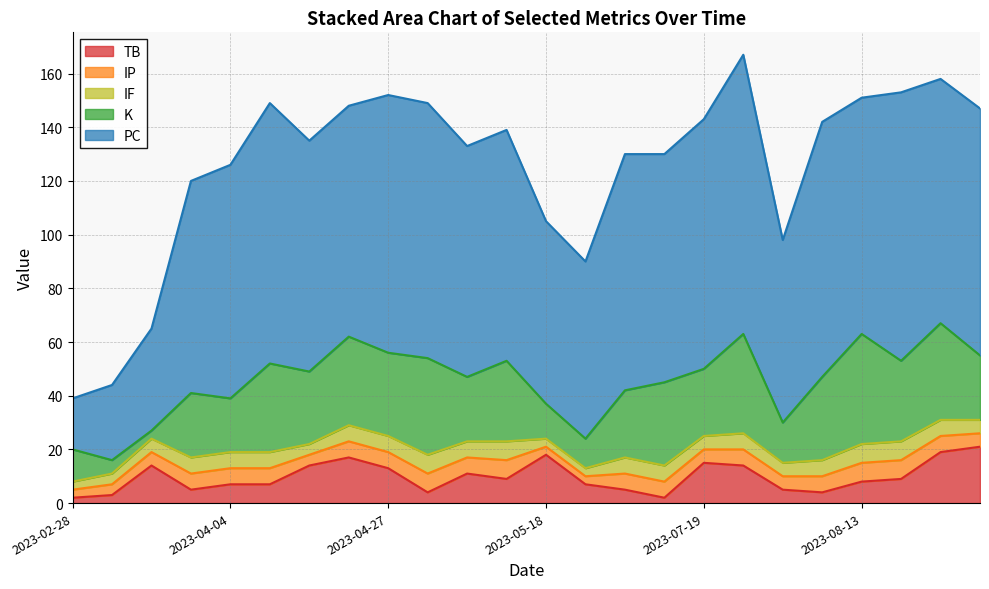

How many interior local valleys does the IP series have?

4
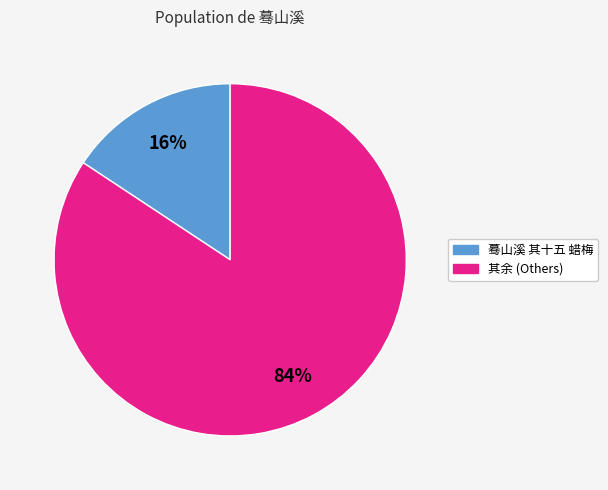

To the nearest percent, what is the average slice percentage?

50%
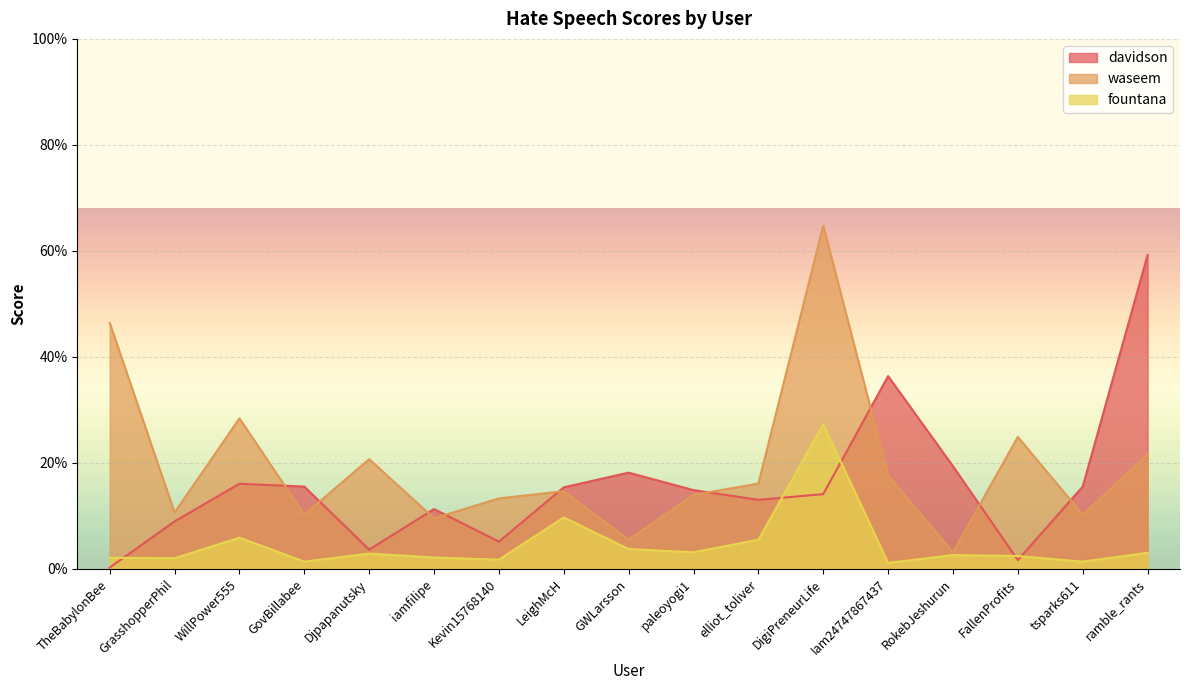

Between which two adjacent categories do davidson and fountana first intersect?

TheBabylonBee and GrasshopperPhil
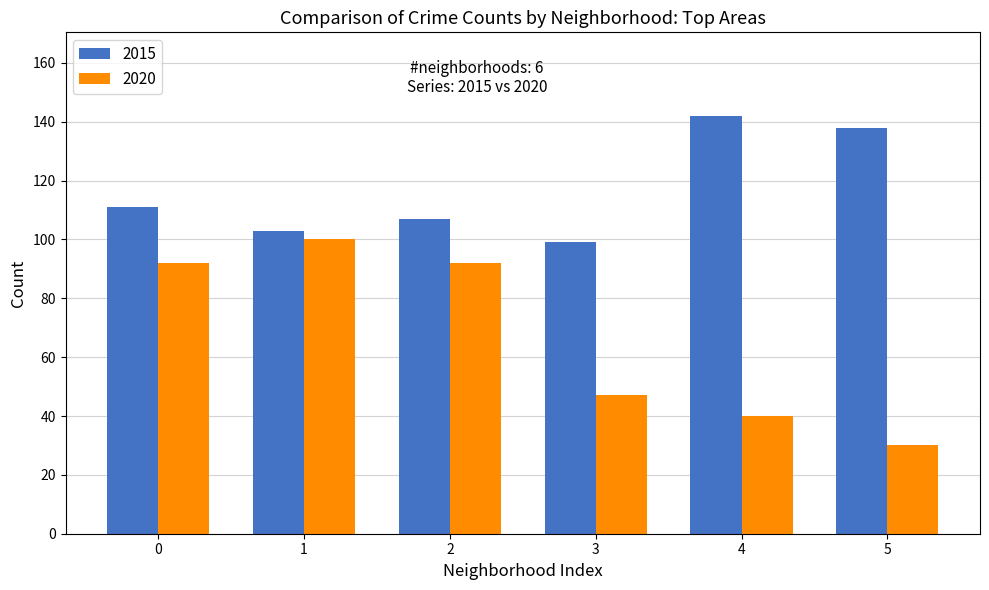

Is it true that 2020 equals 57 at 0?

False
####
▸ **What to work on**:
Pull out each line of the rows above that contains the word "interior".

▸ **Response**:
How many interior local valleys does the IP series have?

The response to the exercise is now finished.